That's the really hard part to building a platform.
Posted by: Peter Cranstone | September 17, 2007 2:24 PM
I see a lot of smoke and mirrors with Andreeson's argument. For me, the web is a platform. The web has a billion users. The web uses open source and it's incredibly easy to get started. Building in someone else's preconfigured platform does not appeal to me, unless it's for fun.
For business, I would never, ever base my main business on someone else's platform-- the web is the ultimate platform, and it belongs to all of us.
Posted by: Ted | September 17, 2007 2:54 PM
All this talk about platforms...everyone is focusing on categorizing them and not on their value. I think a platform has to be measured by the value of the applications produced by it.
If Ning is the best kind of platform, then maybe platforms are overrated. Anyone reading ever use a Ning app? Anyone _still_ using it? I have yet to see anything created on Ning or ANY other web platform creep it's way into the small list of sites that I use faithfully every day (things like delicious, facebook, netvibes, gmail, gcal, etc).
My point is this: Anything that's very useful probably won't be developed on any platform. There are many, many smaller apps that do add value to the "platform" itself (think facebook apps). But it's just so rare that these apps are useful...who cares if it's a level I or a level II platform?
I like the title for this post. Any useful app is created using HTTP as the "platform". All the facebook apps, widgets and ning social networks represent such a small percentage of what people actually use... Maybe I'm not taking the "long tail" into account, but I don't see what all the hype is about.
Posted by: Joel | September 17, 2007 3:46 PM
That is, it isn't a huge leap to go from level 1 to level 3. It wouldn't be very hard for Flickr, for example, to allow outside developers to plug applications into their platform and run them on Flickr.com (think of a flash photo editor running inside your account). And, it wouldn't be much of a leap for Facebook to host the applications made for its platform.
This is wrong, I'm afraid.
Ignoring anything else, the amount of effort you need to spend on securing your platform increases by an order of magnitude when you go up a level.
Doing what Facebook has done is hard - see how LinkedIn has promised to respond with an API of their own, but said it will take 9 months? Going to Ning's level is even harder.
Posted by: Nick L | September 17, 2007 4:03 PM
The Web is a platform. But this platform itself is also evolving. Applications built upon an old platform might not still be efficient when the platform itself is upgraded. This is a real practical question web application designers need to be aware even if they fully understand that "the Web is a platform."
-- Yihong
Posted by: Yihong Ding | September 17, 2007 8:12 PM
I think he is saying firefox is not a runtime environment because you have to build the plugin outside firefox itself. ie to reach level 3 you need to be able to build your application inside the platform?
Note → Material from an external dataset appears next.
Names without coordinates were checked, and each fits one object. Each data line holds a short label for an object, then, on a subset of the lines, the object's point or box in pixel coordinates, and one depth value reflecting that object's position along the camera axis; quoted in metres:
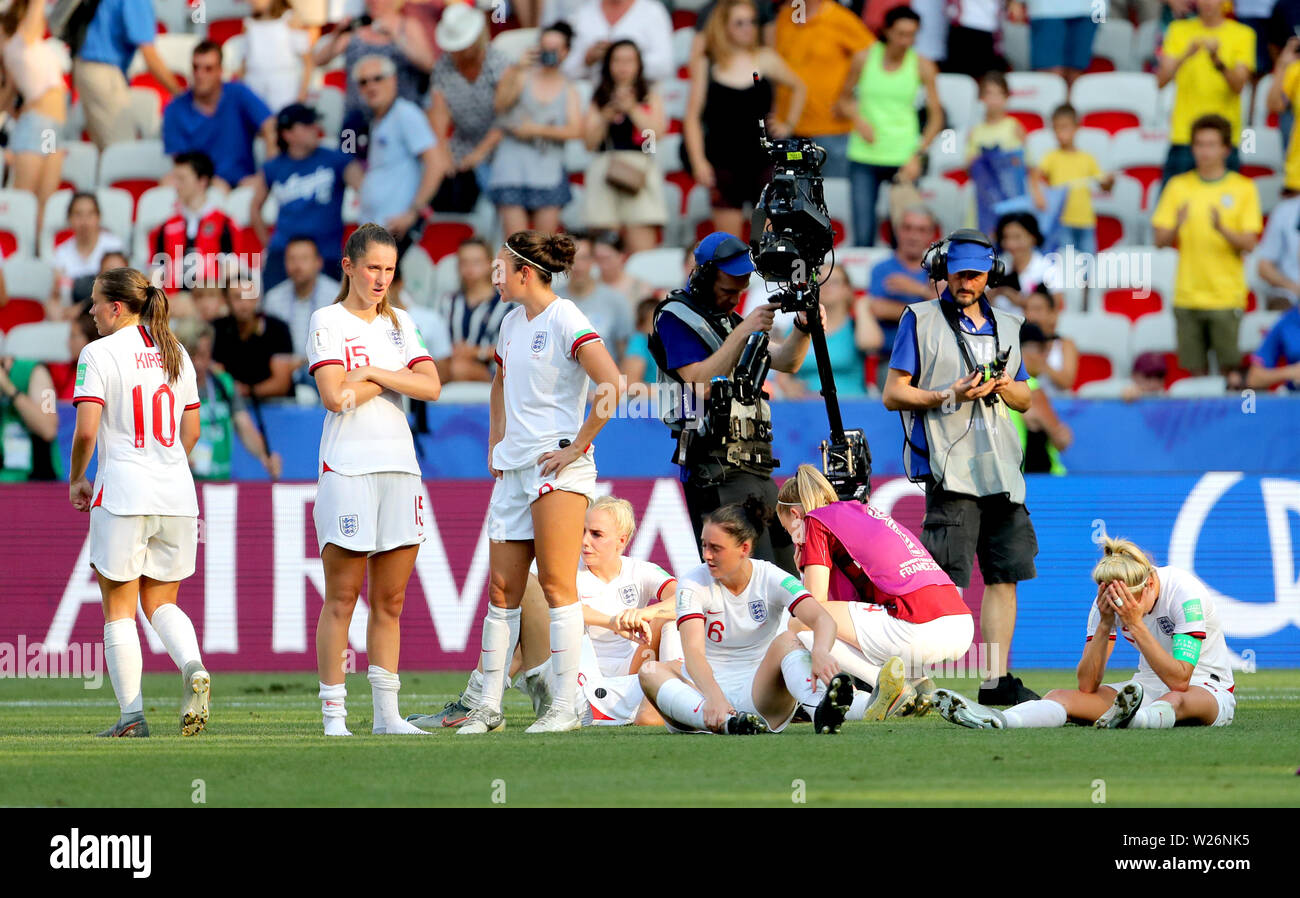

But I don't think you're disagreeing with him much, as Marc said all three levels are still important so you're right that each of the apps mentioned are playing to their strengths.
Mal.
Posted by: Mal | September 17, 2007 10:18 PM
I think your comment Josh is spot on. It's about the products you can make with the platform: are they valuable to the people creating them and using them? Does your platform "create" value or just make things easier?
We planned BricaBox around the creation of value where value couldn't exist before. That's what technology and innovation does.
Posted by: Nate Westheimer | September 18, 2007 10:22 AM
Andreesen's discussion about which platforms are hardest to build, by which he means "architect" misses the point. As does the discussion about which are "best". The real interesting discussion is around which platforms are adopted and why.
Platforms like Facebook, Flikr, etc. are adopted b/c they have installed bases of users that application developers want to monetize. Were it not for these installed bases, these platforms are unlikely to be adopted. Neither started as a platform; the platform opportunity emerged.
Other platforms, like Ning are created to solve some inherent application development inefficiency. This has to be a long-tail strategy, b/c if targets sub-scale application developers for whom certain functions are too expensive to develop in-house.
Still others are intended to open access to services never before available to application developers in a scaleable way. This is achieved through data normalization and subsequent developer abstraction. The platform is adopted b/c it exposes these services for the first time in a scaleable one-integration-to-many-services grid.